Von Sascha Hoffmann
Zierenberg – Außergewöhnlich früh beginnt der letzte Tag des ersten Halbjahres an der Zierenberger Elisabeth-Selbert-Schule. Es ist gerade einmal kurz nach sechs, als es gestern am Fenster von Schulleiter Lars Grenzemann klopft und die erste Mutter erwartungsvoll ins hell erleuchtete Büro blickt. Sie ist auf dem Weg zur Arbeit schnell vorbei gekommen, um das Halbjahreszeugnis ihres Kindes abzuholen. „Wie elf weitere Familien hatte sie ihren Besuch im Vorfeld angekündigt“, berichtet Grenzemann, während er auch schon im nächsten Gespräch ist, diesmal mit einer landesweit sendenden Radiostation. Was an der Gesamtschule des Warmestädtchens gerade abläuft, ist schließlich nichts Alltägliches, und das hat – wie schon viele andere ESS-Aktionen seit Beginn der Corona-Pandemie – das öffentliche Interesse geweckt. Während die meisten anderen Schulen mit der Ausgabe ihrer Zeugnisse auf den Wiederbeginn des Präsenzunterrichtes warten, haben sich Grenzemann und Kollegen mit ihrem Zeugnis-Drive-In bewusst für einen anderen Weg entschieden, um „einen Schlussstrich unter das erste Halbjahr zu setzen und ein Signal zu geben, dass es weitergeht“.

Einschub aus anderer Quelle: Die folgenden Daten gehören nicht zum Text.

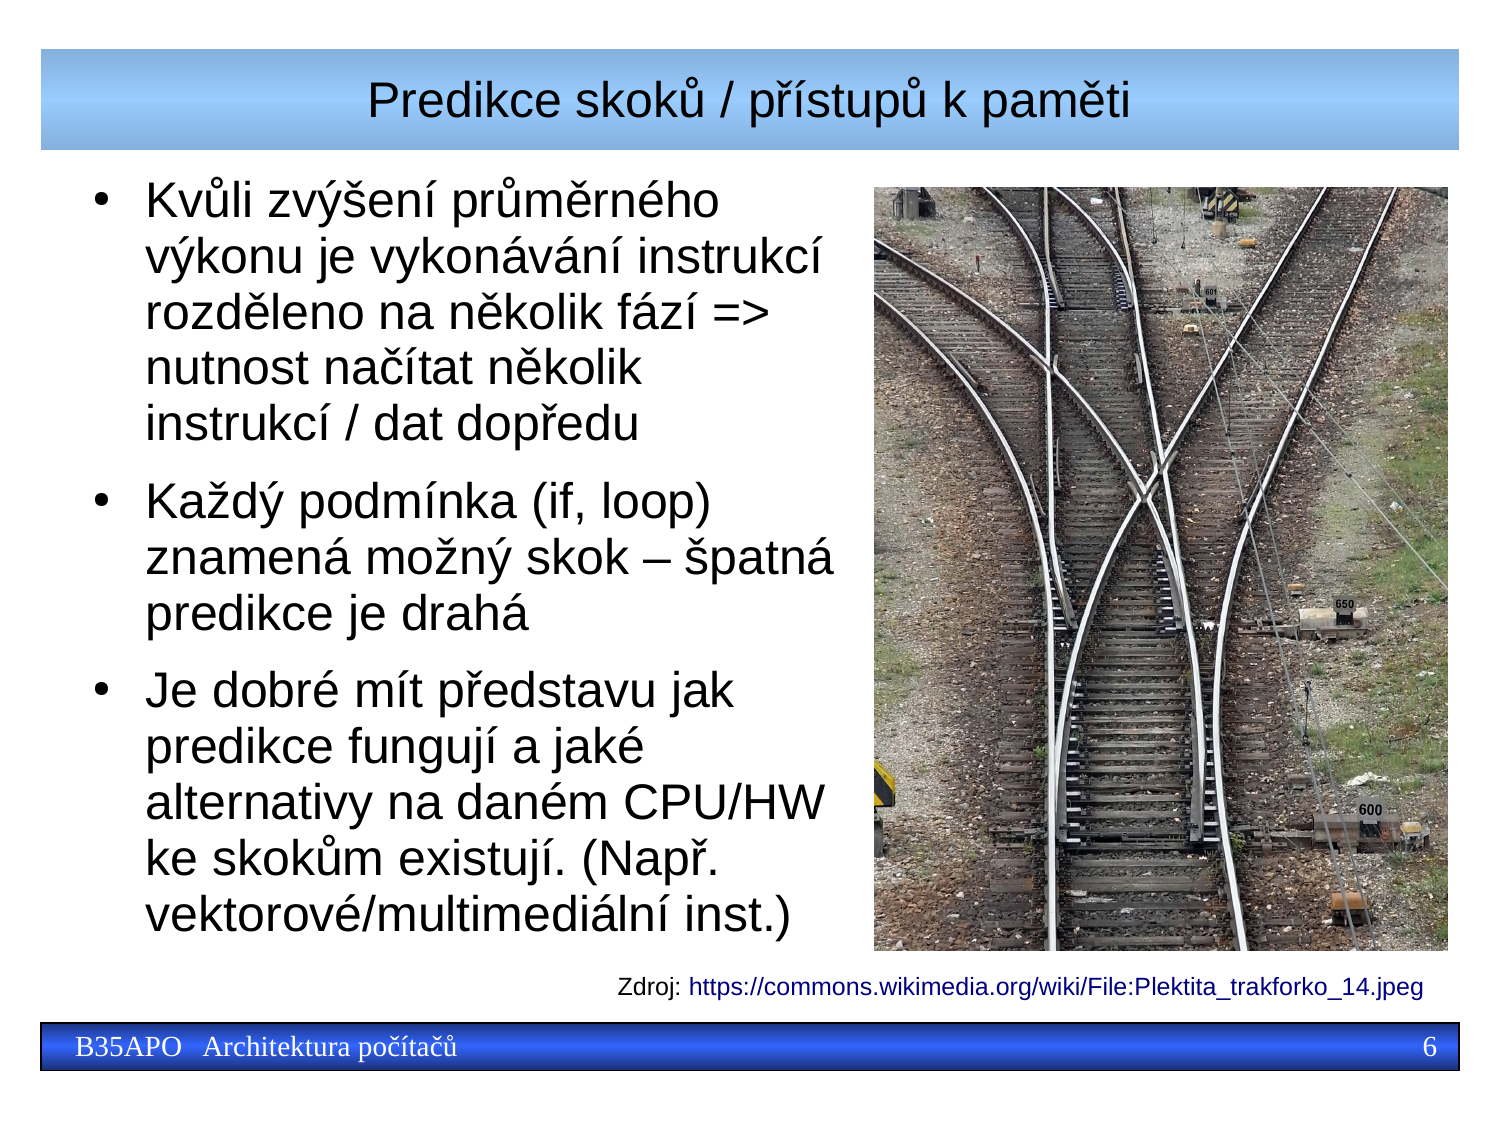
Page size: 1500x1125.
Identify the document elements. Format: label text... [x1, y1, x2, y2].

title Predikce skoků / přístupů k paměti [41, 49, 1459, 150]
text_box Zdroj: https://commons.wikimedia.org/wiki/File:Plektita_trakforko_14.jpeg [600, 962, 1453, 1013]
picture [874, 187, 1448, 952]
list Kvůli zvýšení průměrného výkonu je vykonávání instrukcí rozděleno na několik fází => nutnost načítat několik instrukcí / dat dopředu Každý podmínka (if, loop) znamená možný skok – špatná predikce je drahá Je dobré mít představu jak predikce fungují a jaké alternativy na daném CPU/HW ke skokům existují. (Např. vektorové/multimediální inst.) [75, 172, 838, 950]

Das Signal scheint zu wirken, ab Punkt acht Uhr nämlich ist rund um die Gesamtschule so viel Leben, wie seit vielen Wochen nicht. Im Minutentakt fahren Autos nach ausgeklügeltem Zeitplan vor, werden von Schülern in orange-farbenen Warnwesten eingewiesen. „Einmal rund ums Gebäude fahren, die entsprechenden Klassen sind ausgeschildert“, hört man es immer wieder durchs Morgengrauen schallen. Wie in Drive-In-Restaurants reihen sich die Fahrzeuge vor den entsprechenden Fenstern ein, wo die Klassenlehrer schon auf sie warten. Bestellungen müssen keine aufgegeben werden, was serviert wird, ist allen klar: die Noten des ersten Halbjahres. Und obwohl da Lernen im Ausnahmezustand angesagt war, können sich die Ergebnisse sehen lassen. „Ich bin mehr als zufrieden“, freut sich Schulleiter Grenzemann und zeigt stolz eine Notenliste, die er fertiggestellt hat, nachdem er sich alle knapp 400 Zeugnisse persönlich angeschaut und unterschieben hat. „33 Mädchen und 31 Jungen haben einen Schnitt von zwei und besser, verglichen mit dem ersten Halbjahr 2020 ist das eine deutliche Steigerung.“ Er wird nicht müde, eben das immer und immer wieder auch seinen Schülern zu sagen. Das persönliche Gespräch, so der Schulleiter, sei ihm und seinen Kollegen ungemein wichtig, gerade nach Wochen des Distanzunterrichts.
So geht es ganz offensichtlich auch den Schülern, die ab 8 Uhr rund um die Schule mit ihren Zeugnismappen anzutreffen sind, voller Freude, ihre Lehrer einmal wiedergesehen zu haben. Ob ein „toll gemacht“ für die guten Zensuren oder ein „da musst du noch eine Schippe drauflegen“ – die Botschaften kommen an, wie auch die Idee des Drive-In. „Ich finde es super, was sich unsere Lehrer haben einfallen lassen“, schwärmt etwa Arne Gers als einer der ersten an den Drive-In-Fenstern der Klassenlehrer, die so eine außergewöhnliche Zeugnisübergabe zum Ende eines außergewöhnlichen Schulhalbjahres möglich gemacht haben.
(HNA Artikel vom 30.01.2021)
Zeugnis durchs Fenster: der Oberelsunger Nico Kitta (von links) mit Klassenlehrer Björn Zimmermann und Schulleiter Lars Grenzemann.
Zeugnisübergabe in Coronazeiten: Franka Gers bekommt nicht nur ihr Zeugnis, sondern auch ein paar persönliche Worte von Klassenkehrer Björn Zimmermann serviert.